## Saved entries
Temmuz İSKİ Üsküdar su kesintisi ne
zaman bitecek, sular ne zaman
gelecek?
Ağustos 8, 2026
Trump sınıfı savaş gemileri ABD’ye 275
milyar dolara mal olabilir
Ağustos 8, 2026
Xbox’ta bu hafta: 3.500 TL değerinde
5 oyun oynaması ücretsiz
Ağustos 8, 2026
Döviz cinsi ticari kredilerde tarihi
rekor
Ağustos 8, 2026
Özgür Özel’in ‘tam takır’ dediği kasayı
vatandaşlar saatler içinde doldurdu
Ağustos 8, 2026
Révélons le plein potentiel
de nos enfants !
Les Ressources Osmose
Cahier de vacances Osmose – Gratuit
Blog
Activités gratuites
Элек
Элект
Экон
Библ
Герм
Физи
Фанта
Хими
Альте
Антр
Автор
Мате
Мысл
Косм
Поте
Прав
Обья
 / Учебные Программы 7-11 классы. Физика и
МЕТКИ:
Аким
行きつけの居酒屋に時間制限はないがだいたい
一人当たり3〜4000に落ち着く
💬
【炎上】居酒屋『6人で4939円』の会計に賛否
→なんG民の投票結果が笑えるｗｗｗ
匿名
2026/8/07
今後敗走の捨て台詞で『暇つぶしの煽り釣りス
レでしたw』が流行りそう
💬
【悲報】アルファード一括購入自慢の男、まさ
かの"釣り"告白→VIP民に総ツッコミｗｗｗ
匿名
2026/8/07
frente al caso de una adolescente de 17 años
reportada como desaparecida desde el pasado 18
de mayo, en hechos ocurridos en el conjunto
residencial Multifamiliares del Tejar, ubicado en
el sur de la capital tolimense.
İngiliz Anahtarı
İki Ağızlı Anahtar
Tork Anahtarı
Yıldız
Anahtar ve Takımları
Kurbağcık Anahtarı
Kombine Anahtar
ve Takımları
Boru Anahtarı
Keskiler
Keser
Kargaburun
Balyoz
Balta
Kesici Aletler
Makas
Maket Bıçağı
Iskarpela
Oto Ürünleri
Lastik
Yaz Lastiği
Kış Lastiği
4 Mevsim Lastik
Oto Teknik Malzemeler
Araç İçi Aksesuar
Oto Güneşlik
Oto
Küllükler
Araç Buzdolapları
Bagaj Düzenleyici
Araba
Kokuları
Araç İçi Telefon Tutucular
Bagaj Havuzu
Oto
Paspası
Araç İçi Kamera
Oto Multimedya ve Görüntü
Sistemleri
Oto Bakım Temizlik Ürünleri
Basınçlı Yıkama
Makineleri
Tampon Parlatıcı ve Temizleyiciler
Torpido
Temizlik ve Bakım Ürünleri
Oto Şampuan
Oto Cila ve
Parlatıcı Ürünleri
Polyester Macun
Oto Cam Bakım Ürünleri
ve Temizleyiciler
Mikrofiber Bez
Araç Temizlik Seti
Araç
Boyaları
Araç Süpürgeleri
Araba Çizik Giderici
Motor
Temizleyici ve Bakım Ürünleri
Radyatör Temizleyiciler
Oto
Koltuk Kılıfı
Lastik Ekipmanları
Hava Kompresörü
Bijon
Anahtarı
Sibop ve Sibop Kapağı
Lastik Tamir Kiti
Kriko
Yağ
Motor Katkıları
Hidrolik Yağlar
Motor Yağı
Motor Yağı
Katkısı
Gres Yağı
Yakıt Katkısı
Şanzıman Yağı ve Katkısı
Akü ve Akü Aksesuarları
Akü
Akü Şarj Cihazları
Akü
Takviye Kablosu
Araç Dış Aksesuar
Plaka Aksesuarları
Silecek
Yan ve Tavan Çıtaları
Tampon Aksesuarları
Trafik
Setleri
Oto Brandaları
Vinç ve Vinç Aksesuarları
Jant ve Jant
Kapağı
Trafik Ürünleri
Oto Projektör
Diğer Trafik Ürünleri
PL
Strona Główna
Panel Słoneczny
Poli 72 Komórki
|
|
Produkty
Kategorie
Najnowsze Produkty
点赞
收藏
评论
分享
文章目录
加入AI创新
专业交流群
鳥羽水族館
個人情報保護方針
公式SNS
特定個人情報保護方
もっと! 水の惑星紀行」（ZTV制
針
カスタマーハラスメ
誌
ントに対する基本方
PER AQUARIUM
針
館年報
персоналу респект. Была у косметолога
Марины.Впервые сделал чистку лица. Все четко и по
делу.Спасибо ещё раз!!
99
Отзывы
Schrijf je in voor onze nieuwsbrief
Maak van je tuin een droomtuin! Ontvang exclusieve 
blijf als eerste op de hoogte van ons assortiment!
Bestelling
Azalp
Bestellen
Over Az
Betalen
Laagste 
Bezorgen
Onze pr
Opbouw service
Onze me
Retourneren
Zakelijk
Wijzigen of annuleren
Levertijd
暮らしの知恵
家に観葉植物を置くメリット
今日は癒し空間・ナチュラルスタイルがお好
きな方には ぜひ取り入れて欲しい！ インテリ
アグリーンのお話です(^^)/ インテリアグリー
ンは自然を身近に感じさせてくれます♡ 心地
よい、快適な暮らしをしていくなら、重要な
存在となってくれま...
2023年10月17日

## AIM OF THE TASK
Only the number is wanted: how many lines in the entries above include the word "Katkısı"?

## ANSWER TO THE PROBLEM
3